Wer sich bei stundenlangen Olympia-Übertragungen von ARD und ZDF über den Medaillenspiegel informieren will, muss lange wach bleiben. Erst ganz am Ende der Sendungen, üblicherweise gegen Mitternacht, lassen sich die beiden öffentlich-rechtlichen Sender dazu hinreißen, doch noch kurz den aktuellen Zwischenstand durchzugeben. Reichlich spät und ungewöhnlich selten. Früher, so formulieren es einige Nutzer in den sozialen Netzwerken, war das anders - und nicht wenige munkeln, dass das mit der Leistung der deutschen Athleten zusammenhängen könnte.
Tatsächlich fällt die Medaillen-Bilanz des Deutschen Olympischen Sportbundes (DOSB) bisher eher durchwachsen aus. "Die Leistung von Team D stimmt, allerdings haben wir noch Luft nach oben bei den Medaillen", erklärte der Chef de Mission des deutschen Olympia-Teams am Wochenende auf einer Pressekonferenz. Nach sieben Tagen gab's nur zwei Mal Gold, drei Mal Silber und zwei Mal Bronze - zwei Medaillen weniger als noch bei den Olympischen Spielen in Tokio, an deren Ende dann aber immerhin noch 37 deutsche Medaillen standen, darunter zehn goldene. Als Erfolg wurde dieses Ergebnis aber schon vor drei Jahren nicht gewertet.
Spielt der Medaillenspiegel also auch wegen des mangelnden Erfolgs eine geringere Rolle?

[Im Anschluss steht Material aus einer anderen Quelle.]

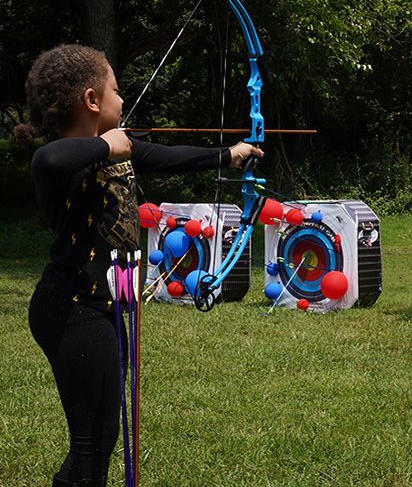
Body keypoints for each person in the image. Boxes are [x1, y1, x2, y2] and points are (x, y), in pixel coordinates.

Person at [14, 44, 262, 487]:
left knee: (103, 436)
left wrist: (231, 154)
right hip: (72, 309)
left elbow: (174, 156)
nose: (123, 99)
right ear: (92, 101)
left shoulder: (122, 151)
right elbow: (46, 161)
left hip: (104, 308)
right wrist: (103, 145)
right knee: (91, 443)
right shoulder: (64, 159)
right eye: (115, 89)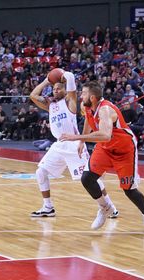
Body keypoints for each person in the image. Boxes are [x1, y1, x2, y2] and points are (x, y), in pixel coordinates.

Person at [61, 81, 144, 233]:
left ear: (92, 97)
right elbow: (88, 117)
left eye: (84, 93)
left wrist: (76, 136)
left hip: (124, 150)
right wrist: (82, 141)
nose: (81, 95)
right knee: (87, 178)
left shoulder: (105, 110)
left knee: (129, 190)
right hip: (105, 149)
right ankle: (105, 208)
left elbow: (105, 135)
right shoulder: (86, 106)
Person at [29, 70, 118, 219]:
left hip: (73, 144)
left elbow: (70, 78)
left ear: (65, 90)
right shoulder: (50, 105)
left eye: (59, 88)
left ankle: (110, 207)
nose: (56, 90)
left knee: (90, 178)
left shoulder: (70, 101)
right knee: (40, 172)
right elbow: (33, 96)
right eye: (54, 88)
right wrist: (47, 81)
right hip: (58, 145)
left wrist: (63, 75)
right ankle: (48, 207)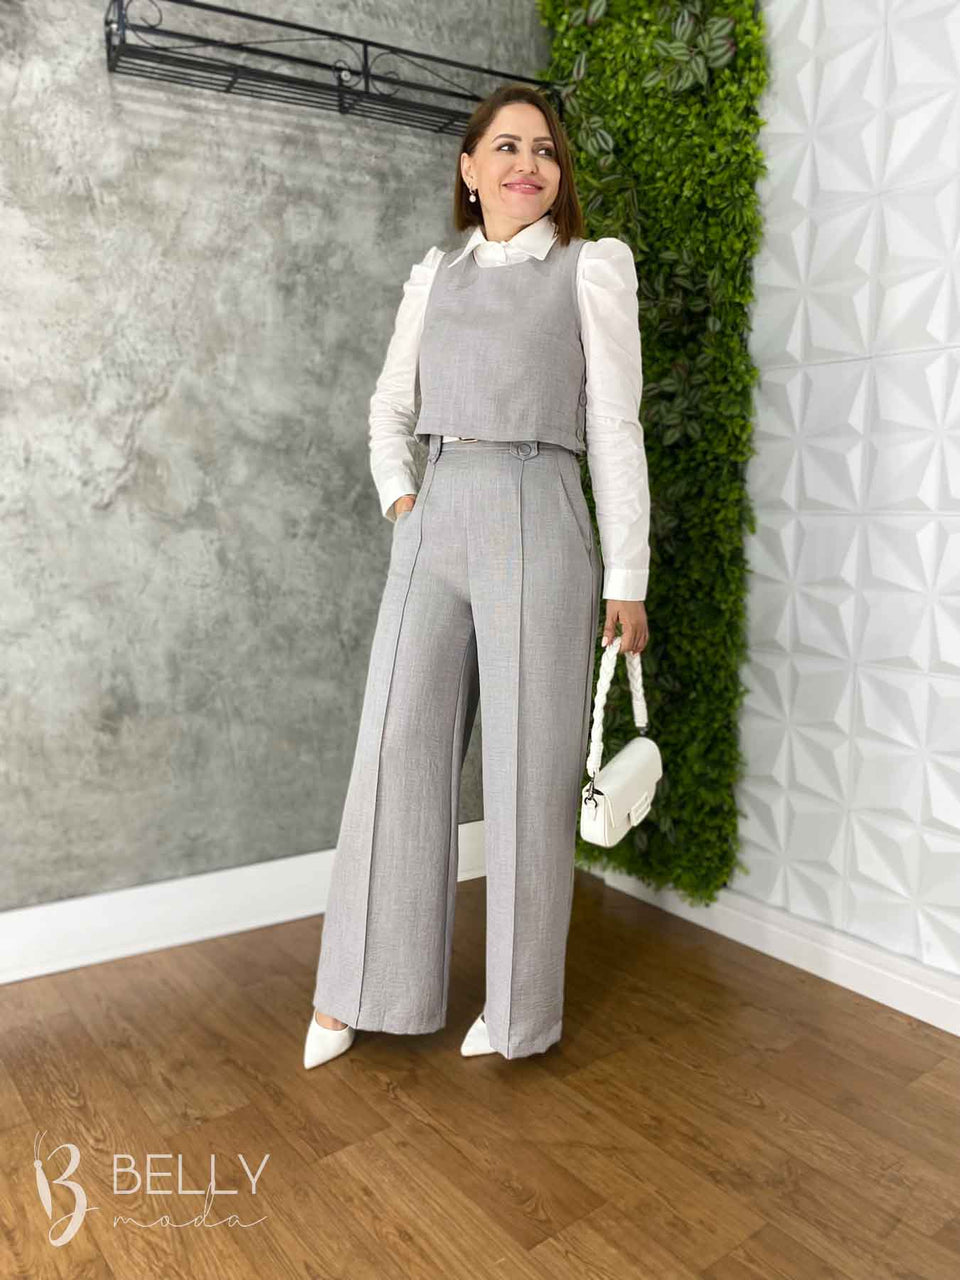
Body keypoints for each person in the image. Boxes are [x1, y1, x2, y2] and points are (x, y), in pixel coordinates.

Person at [304, 82, 650, 1069]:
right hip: (438, 511)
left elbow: (614, 427)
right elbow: (389, 404)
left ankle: (518, 1011)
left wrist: (627, 573)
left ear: (559, 172)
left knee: (530, 768)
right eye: (505, 146)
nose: (526, 163)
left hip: (540, 504)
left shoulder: (589, 269)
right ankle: (358, 990)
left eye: (544, 149)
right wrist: (401, 498)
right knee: (396, 749)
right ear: (469, 167)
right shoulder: (435, 275)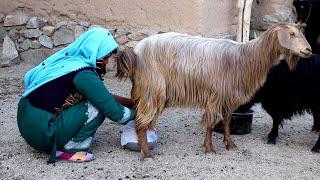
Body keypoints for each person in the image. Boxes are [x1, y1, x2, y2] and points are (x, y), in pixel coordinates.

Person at [17, 27, 140, 163]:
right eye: (105, 57)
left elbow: (103, 96)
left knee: (99, 100)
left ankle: (59, 139)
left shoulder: (71, 63)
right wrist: (143, 115)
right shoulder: (83, 74)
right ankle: (70, 148)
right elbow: (114, 112)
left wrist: (133, 103)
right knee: (98, 107)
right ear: (94, 51)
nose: (106, 62)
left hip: (29, 125)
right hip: (43, 132)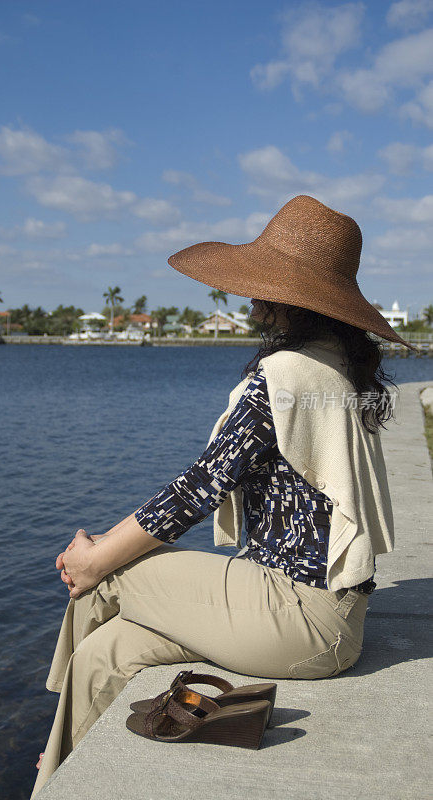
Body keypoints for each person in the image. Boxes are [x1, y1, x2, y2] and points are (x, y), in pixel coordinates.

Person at [31, 194, 416, 797]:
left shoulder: (287, 376)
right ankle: (55, 766)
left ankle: (45, 730)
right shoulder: (337, 365)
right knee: (108, 650)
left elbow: (198, 488)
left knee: (103, 576)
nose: (254, 302)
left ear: (288, 299)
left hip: (300, 618)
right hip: (328, 626)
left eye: (264, 290)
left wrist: (96, 554)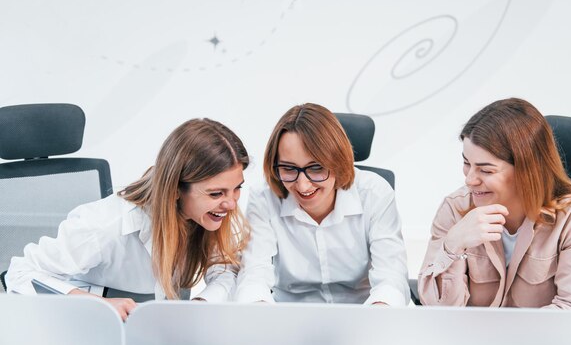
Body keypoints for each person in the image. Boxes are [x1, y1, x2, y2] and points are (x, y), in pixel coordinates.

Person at [6, 118, 250, 320]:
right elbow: (20, 273)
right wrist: (98, 305)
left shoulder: (207, 216)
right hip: (92, 332)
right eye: (216, 193)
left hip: (156, 330)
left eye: (236, 188)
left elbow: (225, 269)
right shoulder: (107, 224)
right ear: (175, 188)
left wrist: (202, 302)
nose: (231, 203)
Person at [418, 98, 571, 309]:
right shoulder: (455, 209)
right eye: (467, 163)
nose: (469, 179)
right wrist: (452, 246)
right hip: (469, 340)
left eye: (486, 170)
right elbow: (438, 313)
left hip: (541, 342)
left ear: (527, 170)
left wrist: (501, 338)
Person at [235, 103, 410, 306]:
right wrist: (260, 313)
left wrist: (375, 318)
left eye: (316, 168)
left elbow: (391, 277)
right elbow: (253, 274)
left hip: (363, 313)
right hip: (289, 317)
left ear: (338, 161)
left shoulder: (374, 193)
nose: (303, 185)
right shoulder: (265, 196)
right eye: (289, 168)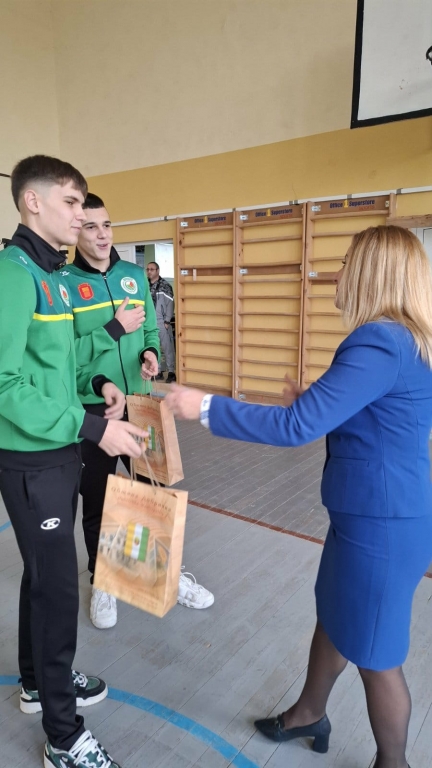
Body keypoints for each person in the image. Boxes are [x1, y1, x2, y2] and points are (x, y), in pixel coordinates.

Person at [166, 225, 432, 768]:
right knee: (334, 614)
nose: (338, 272)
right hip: (370, 517)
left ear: (371, 272)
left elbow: (295, 428)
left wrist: (205, 406)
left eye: (347, 262)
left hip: (382, 525)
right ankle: (309, 713)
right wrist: (315, 400)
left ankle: (394, 762)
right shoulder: (409, 339)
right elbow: (383, 414)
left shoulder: (379, 340)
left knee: (377, 657)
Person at [0, 156, 147, 768]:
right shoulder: (12, 275)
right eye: (71, 202)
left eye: (84, 204)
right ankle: (64, 736)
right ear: (32, 202)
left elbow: (62, 363)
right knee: (60, 592)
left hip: (59, 451)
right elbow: (5, 383)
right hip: (30, 460)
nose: (82, 215)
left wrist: (101, 384)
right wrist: (92, 428)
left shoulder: (54, 277)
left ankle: (37, 683)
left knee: (43, 576)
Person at [65, 194, 214, 627]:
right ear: (75, 231)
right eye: (91, 226)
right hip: (95, 410)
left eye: (107, 225)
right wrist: (113, 330)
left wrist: (150, 354)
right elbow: (66, 356)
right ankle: (103, 581)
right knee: (99, 497)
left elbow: (149, 328)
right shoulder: (65, 284)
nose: (102, 234)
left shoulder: (133, 276)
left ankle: (168, 573)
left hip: (142, 404)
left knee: (154, 493)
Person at [146, 261, 176, 382]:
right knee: (154, 347)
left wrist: (167, 321)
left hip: (162, 321)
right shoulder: (145, 285)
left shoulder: (165, 286)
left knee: (167, 348)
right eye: (147, 269)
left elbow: (170, 305)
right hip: (150, 322)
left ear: (157, 271)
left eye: (151, 269)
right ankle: (157, 371)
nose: (149, 271)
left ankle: (171, 372)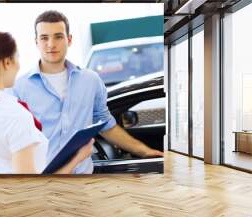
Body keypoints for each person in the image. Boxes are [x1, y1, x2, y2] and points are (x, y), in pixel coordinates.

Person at [12, 10, 164, 174]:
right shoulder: (19, 88)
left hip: (83, 178)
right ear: (36, 41)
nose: (51, 44)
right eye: (44, 38)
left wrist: (144, 151)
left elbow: (106, 124)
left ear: (69, 40)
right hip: (44, 180)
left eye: (58, 36)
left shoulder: (90, 81)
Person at [0, 30, 93, 174]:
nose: (19, 65)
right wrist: (78, 158)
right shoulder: (14, 115)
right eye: (17, 58)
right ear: (7, 62)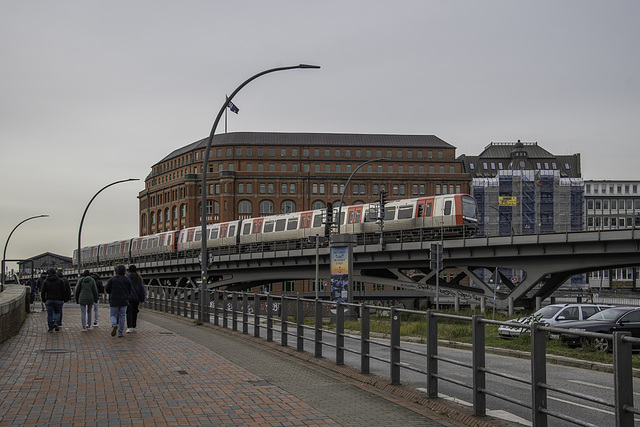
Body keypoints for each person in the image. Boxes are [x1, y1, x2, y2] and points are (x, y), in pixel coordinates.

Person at [105, 265, 131, 337]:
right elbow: (130, 290)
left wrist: (112, 292)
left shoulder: (112, 279)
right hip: (124, 300)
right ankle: (120, 332)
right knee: (122, 316)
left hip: (114, 300)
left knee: (113, 315)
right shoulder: (127, 280)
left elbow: (107, 289)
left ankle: (114, 324)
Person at [126, 265, 145, 333]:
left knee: (129, 312)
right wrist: (142, 299)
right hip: (136, 298)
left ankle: (129, 327)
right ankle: (134, 326)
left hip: (128, 298)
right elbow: (142, 289)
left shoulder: (126, 277)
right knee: (135, 312)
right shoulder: (139, 278)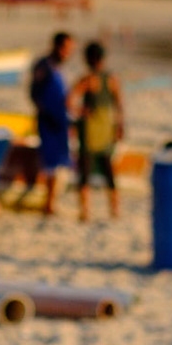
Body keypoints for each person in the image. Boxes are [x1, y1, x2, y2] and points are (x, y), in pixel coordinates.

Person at [70, 41, 124, 221]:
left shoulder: (87, 79)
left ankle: (85, 212)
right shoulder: (111, 79)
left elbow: (69, 100)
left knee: (84, 170)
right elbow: (119, 105)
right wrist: (119, 127)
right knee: (108, 169)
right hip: (106, 127)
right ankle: (114, 211)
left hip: (90, 129)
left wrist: (80, 112)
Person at [28, 32, 75, 216]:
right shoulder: (44, 66)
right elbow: (34, 93)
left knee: (57, 163)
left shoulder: (59, 68)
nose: (68, 53)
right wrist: (46, 112)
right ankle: (48, 204)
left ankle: (51, 202)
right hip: (49, 120)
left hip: (60, 120)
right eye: (66, 48)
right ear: (56, 46)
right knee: (50, 162)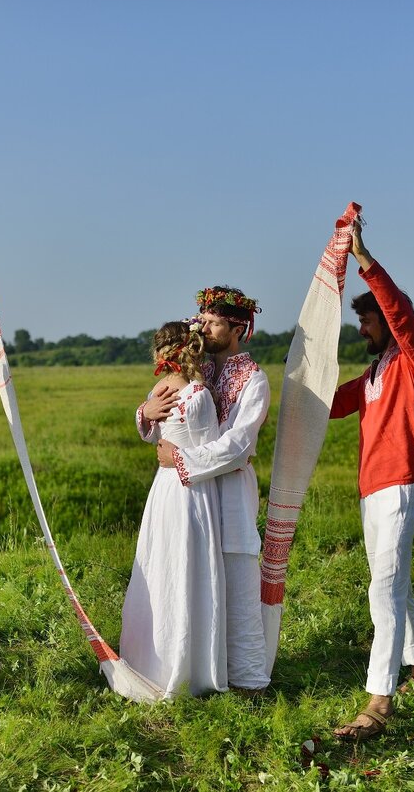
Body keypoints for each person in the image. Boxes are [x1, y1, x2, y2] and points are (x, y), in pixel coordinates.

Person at [329, 222, 414, 740]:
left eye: (366, 320)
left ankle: (379, 700)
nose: (362, 330)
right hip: (371, 491)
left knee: (383, 588)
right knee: (391, 580)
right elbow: (332, 406)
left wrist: (363, 258)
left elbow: (399, 311)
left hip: (398, 485)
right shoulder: (374, 373)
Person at [145, 287, 271, 694]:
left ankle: (248, 681)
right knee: (191, 579)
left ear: (237, 329)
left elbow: (239, 445)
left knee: (237, 586)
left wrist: (181, 460)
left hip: (229, 492)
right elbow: (165, 408)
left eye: (214, 323)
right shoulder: (196, 368)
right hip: (191, 499)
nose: (204, 328)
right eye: (203, 320)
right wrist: (146, 413)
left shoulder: (254, 379)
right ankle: (196, 668)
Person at [121, 319, 228, 699]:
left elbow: (152, 433)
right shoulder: (197, 395)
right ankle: (188, 662)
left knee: (163, 564)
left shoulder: (160, 390)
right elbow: (209, 447)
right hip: (189, 488)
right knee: (185, 566)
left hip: (166, 488)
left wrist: (145, 412)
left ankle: (153, 659)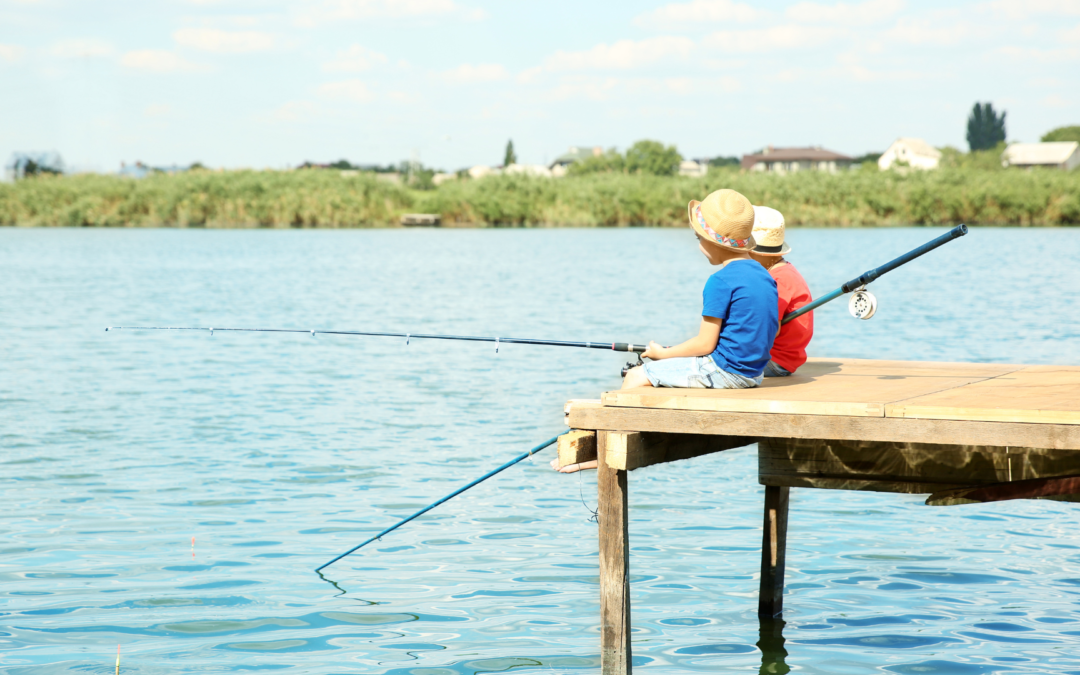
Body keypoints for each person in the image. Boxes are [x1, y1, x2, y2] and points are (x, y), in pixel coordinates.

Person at [553, 189, 778, 473]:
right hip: (753, 375)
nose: (698, 246)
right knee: (658, 372)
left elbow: (705, 344)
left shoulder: (720, 281)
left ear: (712, 241)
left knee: (636, 376)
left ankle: (606, 455)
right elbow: (772, 326)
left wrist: (663, 354)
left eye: (698, 239)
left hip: (726, 372)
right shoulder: (765, 276)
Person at [748, 206, 813, 377]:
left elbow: (769, 328)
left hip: (774, 360)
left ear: (755, 252)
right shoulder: (783, 271)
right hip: (784, 359)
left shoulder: (778, 280)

Der Eindruck, dass ARD und ZDF ihn seltener thematisieren, täuscht jedenfalls nicht. "In der Tat blicken wir in den TV-Sendungen weniger auf den Medaillenspiegel als früher", bestätigt eine ARD-Sprecherin gegenüber DWDL.de. Gleichzeitig verweist sie jedoch darauf, dass er nach den letzten "Olympia-News" des Tages "fester Bestandteil der Sendung" sei. "Der Medaillenspiegel erschließt sich mit den vielen Zahlen im TV auch weniger gut als bei 'Sportschau.de', wo er ein festes prominent platziertes Element ist."
Fragen warf der klassische Medaillenspiegel ohnehin schon immer auf - auch, weil Goldmedaillen traditionell stärker gewichtet werden als Silber und Bronze. So zählten die USA beim Zwischenstand am Montagnachmittag zwar über 20 Medaillen mehr als China, lagen aber dennoch nur auf dem zweiten Rang - weil die Chinesen zu diesem Zeitpunkt zwei goldene Medaillen mehr gewonnen hatten als die Amerikaner. Auch unter den Athleten selbst gibt es bisweilen Unmut. Der Medaillenspiegel könne gerne weg, sagte die Beachvolleyballerin Karla Borger schon vor drei Jahren im "Deutschlandfunk". "Ich wünsche mir einen ehrlichen, einen sozialen Sport und dass dieser Fokus eben auf der Freude am Sport treiben liegt. Und dass wir uns auf den Weg konzentrieren und nicht, ob dann am Ende eine Medaille rauskommt oder nicht."
Ohnehin zeugt der Medaillenspiegel durchaus von einem eigentümlichen Verständnis, erweckt er doch den Eindruck, Staaten anstelle der Sportlerinnen und Sportler in den Mittelpunkt zu stellen. Tatsächlich sei es beim Leistungssport immer auch "um die Auseinandersetzung von Gesellschaftssystemen" gegangen, also um die Frage, welches System leistungsfähiger sei, zitierte der "Deutschlandfunk" den Sportwissenschaftler Lutz Thieme, der den Medaillenspiegel für ein "Relikt des Kalten Krieges" hält. Wenn man Medaillen wolle, dann müsse man auch über das Wertesystem nachdenken und darüber, wie weit man gehen will, um die Medaillen zu erreichen.
Für den DOSB geht es unterdessen nicht ausschließlich um die ersten drei Plätze. Olaf Tabor etwa verwies am Wochenende auf vier vierte und neun fünfte Plätze sowie insgesamt 35 deutsche Platzierungen zwischen dem vierten und achten Rang, für den Sportlerinnen und Sportler ja auch noch mit einem Geldbetrag bedacht werden. Die deutsche Mannschaft performe damit "auf internationalem Spitzenniveau", erklärte der Chef de Mission und argumentierte damit ganz ähnlich wie es nun auch ARD und ZDF hinsichtlich des Medaillenspiegels tun. Streng genommen passt das dann auch ganz gut zum olympischen Gedanken, der angesichts von mehr als 300 Wettbewerben in zwei Wochen oft in den Hintergrund rückt: Wichtiger als das Gewinnen ist das Dabeisein.